I'm getting my Kindle 2 ready to be put up for sale. That's when I discovered I couldn't delete my archive folder. If it's impossible to clear it out how do people sell their Kindles? Does the buyer have to put up with my old archived ebooks?? Also I had discovered my inability to delete the archives AFTER I deregistered! So I can't go back to my Kindle account to see if there's a way there. Any suggestions? I really don't want my archive folder still on the Kindle when I try to sell it.   Thanks in advance for whatever help/suggestions you can give!


----------



## sebat (Nov 16, 2008)

kjungs said:


> Hi,
> 
> I'm getting my Kindle 2 ready to be put up for sale. That's when I discovered I couldn't delete my archive folder. If it's impossible to clear it out how do people sell their Kindles? Does the buyer have to put up with my old archived ebooks?? Also I had discovered my inability to delete the archives AFTER I deregistered! So I can't go back to my Kindle account to see if there's a way there. Any suggestions? I really don't want my archive folder still on the Kindle when I try to sell it.  Thanks in advance for whatever help/suggestions you can give!


If you deleted the books off of the K2 and deregistered it, the books will not be accessible to the new owner. Your archive will disappear when they register it to their account.


----------



## Ann in Arlington (Oct 27, 2008)

No worries. . . . .you've de-registered.  So that Kindle no longer has access to YOUR archives.  I bet if you turn on WN and do a sync they'll all go away.  If that doesn't work, try resetting the device -- hold the slider 20 seconds or so until it restarts.

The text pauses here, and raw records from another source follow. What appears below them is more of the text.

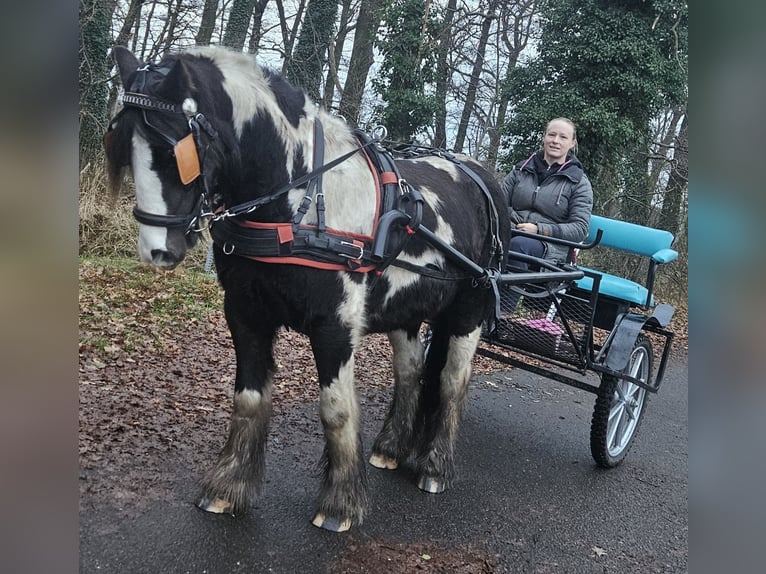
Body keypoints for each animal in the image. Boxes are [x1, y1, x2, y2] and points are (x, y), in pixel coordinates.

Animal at [104, 45, 511, 532]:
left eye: (173, 152)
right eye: (122, 148)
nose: (156, 250)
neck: (299, 199)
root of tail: (480, 175)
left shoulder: (335, 325)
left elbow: (335, 407)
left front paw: (341, 504)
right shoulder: (245, 313)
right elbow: (249, 399)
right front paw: (228, 487)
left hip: (469, 308)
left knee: (451, 379)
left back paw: (434, 466)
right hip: (406, 311)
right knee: (411, 372)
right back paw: (391, 448)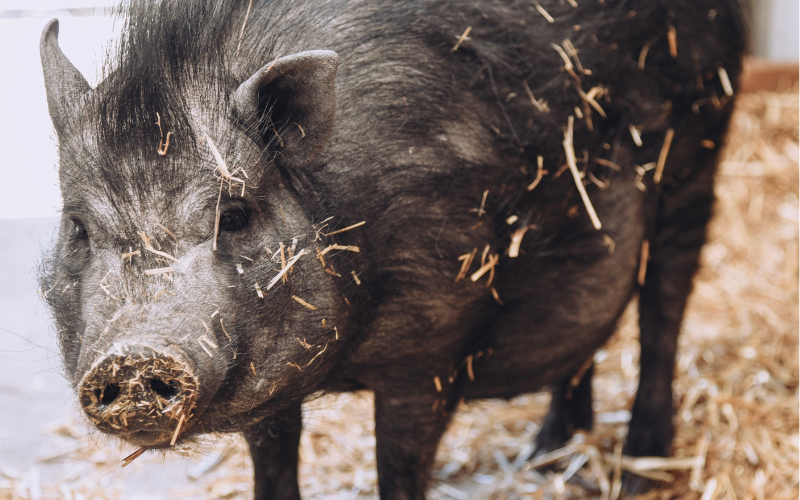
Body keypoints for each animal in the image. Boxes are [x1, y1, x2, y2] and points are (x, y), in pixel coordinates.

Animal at [40, 0, 748, 496]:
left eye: (234, 216)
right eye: (77, 227)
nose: (134, 355)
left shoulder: (429, 348)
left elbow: (399, 470)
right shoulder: (275, 381)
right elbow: (275, 468)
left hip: (699, 151)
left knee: (662, 312)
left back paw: (639, 474)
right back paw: (545, 458)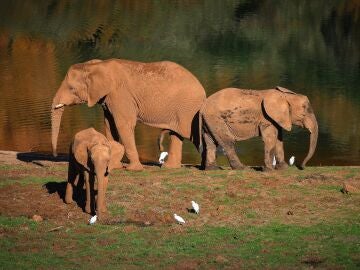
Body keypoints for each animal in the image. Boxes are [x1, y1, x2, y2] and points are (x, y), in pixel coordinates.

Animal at [52, 58, 207, 171]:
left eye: (72, 89)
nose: (55, 155)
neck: (97, 65)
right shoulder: (108, 99)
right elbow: (109, 125)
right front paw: (115, 166)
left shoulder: (120, 95)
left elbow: (123, 125)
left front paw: (132, 169)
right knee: (176, 134)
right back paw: (170, 167)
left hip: (189, 108)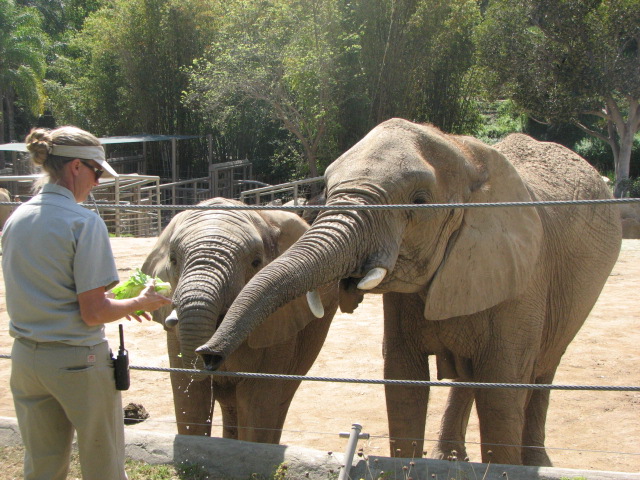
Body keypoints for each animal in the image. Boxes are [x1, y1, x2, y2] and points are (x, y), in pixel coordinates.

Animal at [141, 198, 339, 443]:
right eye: (173, 259)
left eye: (256, 262)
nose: (210, 358)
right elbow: (190, 397)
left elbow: (258, 402)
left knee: (280, 399)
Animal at [195, 119, 622, 465]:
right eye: (327, 189)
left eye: (418, 202)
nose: (207, 355)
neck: (465, 152)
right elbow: (403, 382)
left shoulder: (523, 277)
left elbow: (502, 390)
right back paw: (449, 458)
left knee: (543, 369)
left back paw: (536, 463)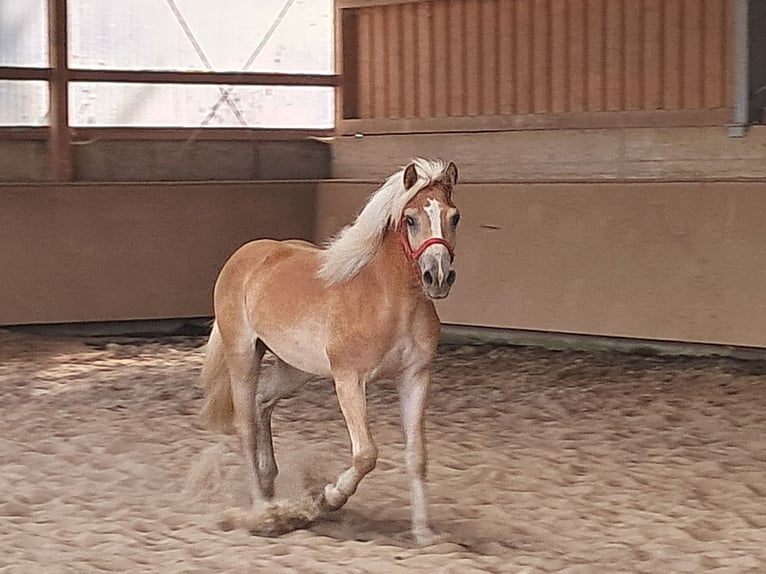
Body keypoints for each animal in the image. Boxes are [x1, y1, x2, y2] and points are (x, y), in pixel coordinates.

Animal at [200, 159, 462, 544]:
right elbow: (366, 454)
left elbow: (417, 456)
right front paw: (326, 499)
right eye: (411, 219)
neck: (388, 299)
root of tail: (244, 257)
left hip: (295, 369)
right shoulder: (349, 379)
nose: (438, 277)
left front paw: (424, 535)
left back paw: (271, 487)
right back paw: (265, 512)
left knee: (263, 402)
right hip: (243, 356)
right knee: (245, 425)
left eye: (453, 217)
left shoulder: (415, 377)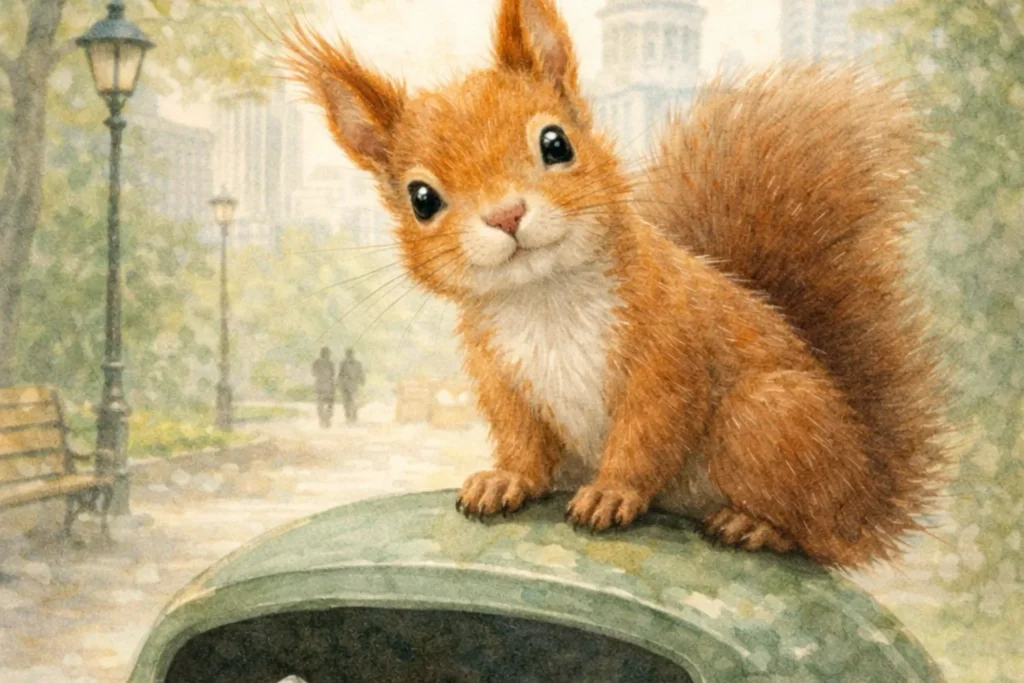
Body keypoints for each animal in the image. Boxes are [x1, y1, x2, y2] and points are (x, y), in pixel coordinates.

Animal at [282, 0, 947, 568]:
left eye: (556, 142)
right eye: (421, 198)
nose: (506, 215)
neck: (545, 297)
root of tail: (867, 489)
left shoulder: (670, 351)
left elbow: (646, 432)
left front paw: (612, 493)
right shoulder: (502, 375)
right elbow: (522, 438)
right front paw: (505, 479)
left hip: (768, 420)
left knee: (820, 533)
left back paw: (756, 524)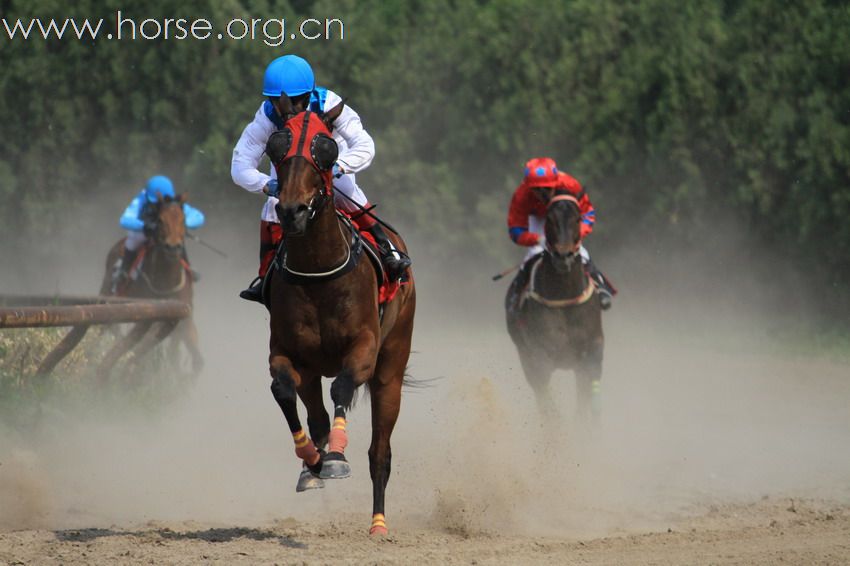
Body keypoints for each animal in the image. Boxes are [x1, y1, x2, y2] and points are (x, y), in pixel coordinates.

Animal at [99, 195, 202, 378]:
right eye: (160, 220)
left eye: (183, 220)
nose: (173, 246)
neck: (166, 282)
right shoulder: (150, 314)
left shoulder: (183, 319)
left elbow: (195, 360)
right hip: (108, 294)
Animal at [262, 110, 414, 536]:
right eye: (275, 147)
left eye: (326, 151)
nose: (291, 211)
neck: (318, 271)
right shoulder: (287, 353)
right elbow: (283, 389)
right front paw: (313, 459)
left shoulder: (364, 348)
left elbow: (343, 386)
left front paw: (335, 457)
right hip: (313, 371)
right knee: (316, 416)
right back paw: (312, 462)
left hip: (391, 368)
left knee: (380, 451)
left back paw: (378, 523)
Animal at [504, 191, 604, 422]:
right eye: (549, 219)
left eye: (577, 218)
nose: (563, 256)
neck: (564, 295)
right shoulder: (538, 356)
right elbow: (548, 405)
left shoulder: (592, 347)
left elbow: (585, 398)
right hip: (525, 356)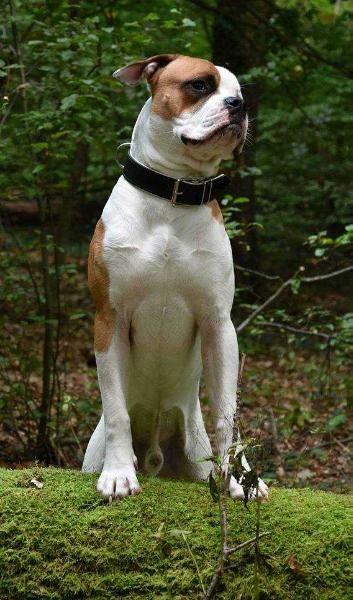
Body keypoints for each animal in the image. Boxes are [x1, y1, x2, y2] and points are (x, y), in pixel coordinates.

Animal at [82, 55, 268, 502]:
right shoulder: (108, 320)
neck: (172, 195)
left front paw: (238, 478)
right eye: (200, 85)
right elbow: (116, 409)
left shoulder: (219, 325)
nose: (239, 106)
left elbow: (227, 413)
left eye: (240, 91)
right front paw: (118, 473)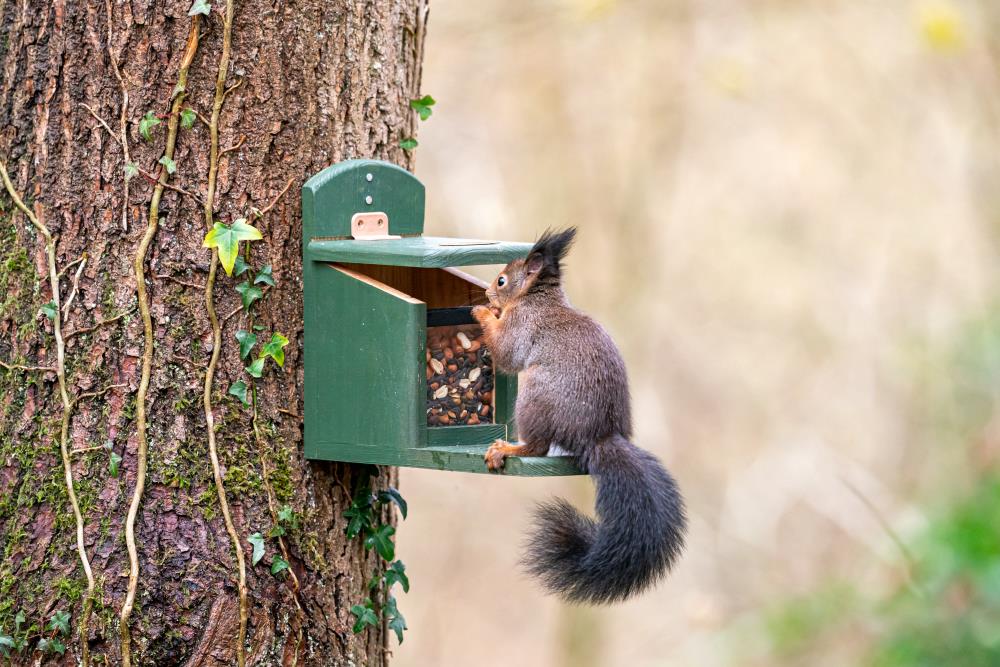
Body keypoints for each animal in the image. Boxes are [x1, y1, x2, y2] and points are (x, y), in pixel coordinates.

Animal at [471, 228, 687, 604]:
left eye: (502, 280)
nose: (486, 291)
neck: (538, 299)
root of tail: (599, 438)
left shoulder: (522, 325)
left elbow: (507, 353)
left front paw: (483, 313)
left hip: (534, 397)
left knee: (539, 447)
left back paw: (508, 449)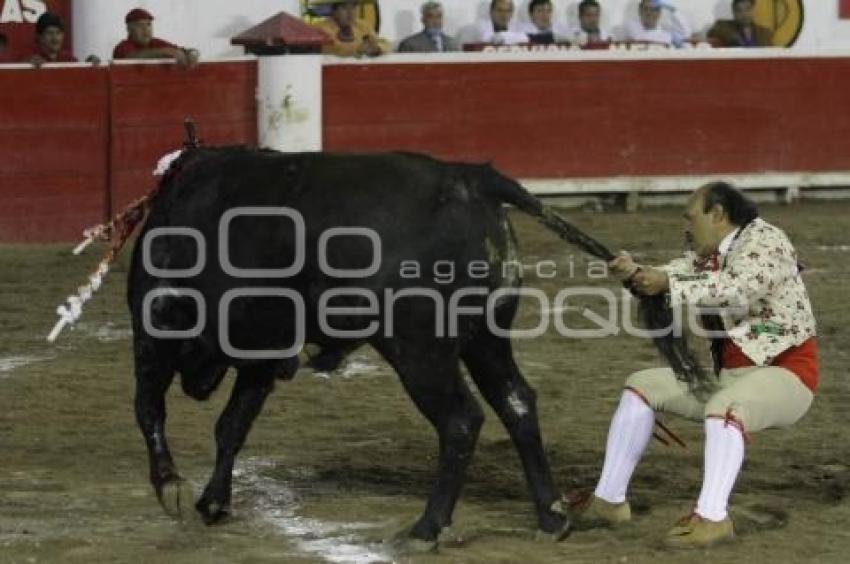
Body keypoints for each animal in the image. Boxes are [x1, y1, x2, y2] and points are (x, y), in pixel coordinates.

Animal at [126, 148, 696, 544]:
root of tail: (471, 177)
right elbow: (233, 426)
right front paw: (212, 502)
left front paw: (171, 485)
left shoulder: (155, 331)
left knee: (461, 419)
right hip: (485, 339)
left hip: (418, 349)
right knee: (516, 403)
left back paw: (429, 527)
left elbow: (149, 406)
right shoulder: (264, 352)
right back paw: (551, 518)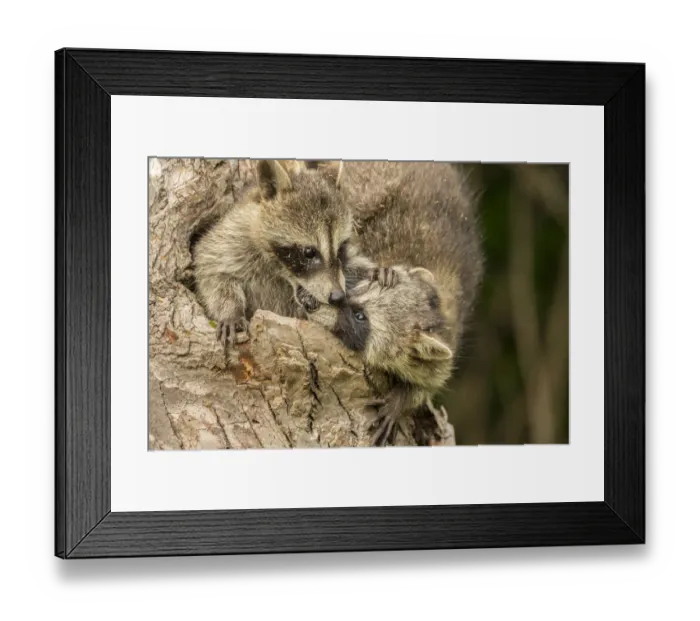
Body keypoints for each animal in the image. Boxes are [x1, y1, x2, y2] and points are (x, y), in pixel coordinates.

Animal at [193, 159, 381, 346]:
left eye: (341, 247)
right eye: (309, 252)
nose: (338, 296)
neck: (278, 272)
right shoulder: (233, 235)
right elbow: (212, 270)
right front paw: (231, 311)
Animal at [308, 161, 483, 446]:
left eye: (360, 316)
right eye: (359, 288)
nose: (313, 306)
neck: (437, 310)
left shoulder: (449, 339)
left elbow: (430, 381)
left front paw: (401, 400)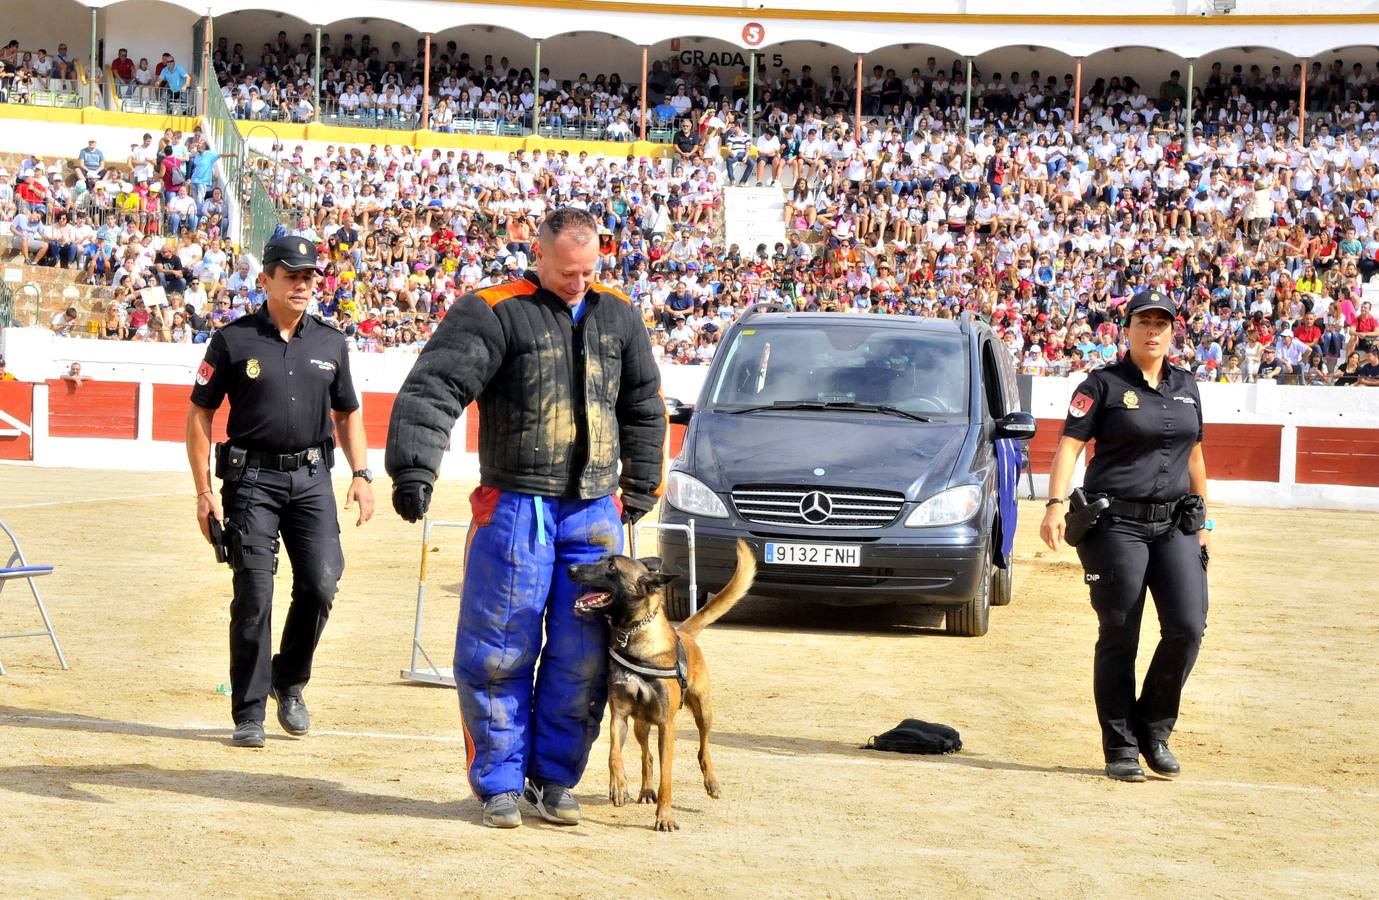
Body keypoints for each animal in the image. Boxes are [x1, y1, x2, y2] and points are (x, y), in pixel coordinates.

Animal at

Now, any content NOT in archive will still show until you delete it manually.  Then it might sit in the archive until you do the above procedure again.


----------



## LisaS (Oct 13, 2009)

I tried a 14 day trial of a newspaper - are you saying I'm stuck with those in archive forever and can't permanently delete them?


----------



## pidgeon92 (Oct 27, 2008)

Newspapers and magazines (all subscription items) will be deleted from your archive after a period of time... Two weeks? One month? Either way, you will not have access to them after that if they are not saved to the Kindle.


----------



## 911jason (Aug 17, 2009)

Not sure what I'm missing, but I'm looking at Manage Your Kindle and at Your Reading List and don't see any option to put anything in the trash.


----------



## salaniz (Oct 6, 2009)

911jason said:


> Not sure what I'm missing, but I'm looking at Manage Your Kindle and at Your Reading List and don't see any option to put anything in the trash.


I had to go to my Media Library at Amazon to find the option to put something in the trash. The books don't show up in Manage Your Kindle any longer but they still show in the Content Manager on my K1 if I have it set to show Amazon or All.


----------



## 911jason (Aug 17, 2009)

Thanks Salaniz.. found it now. =)


----------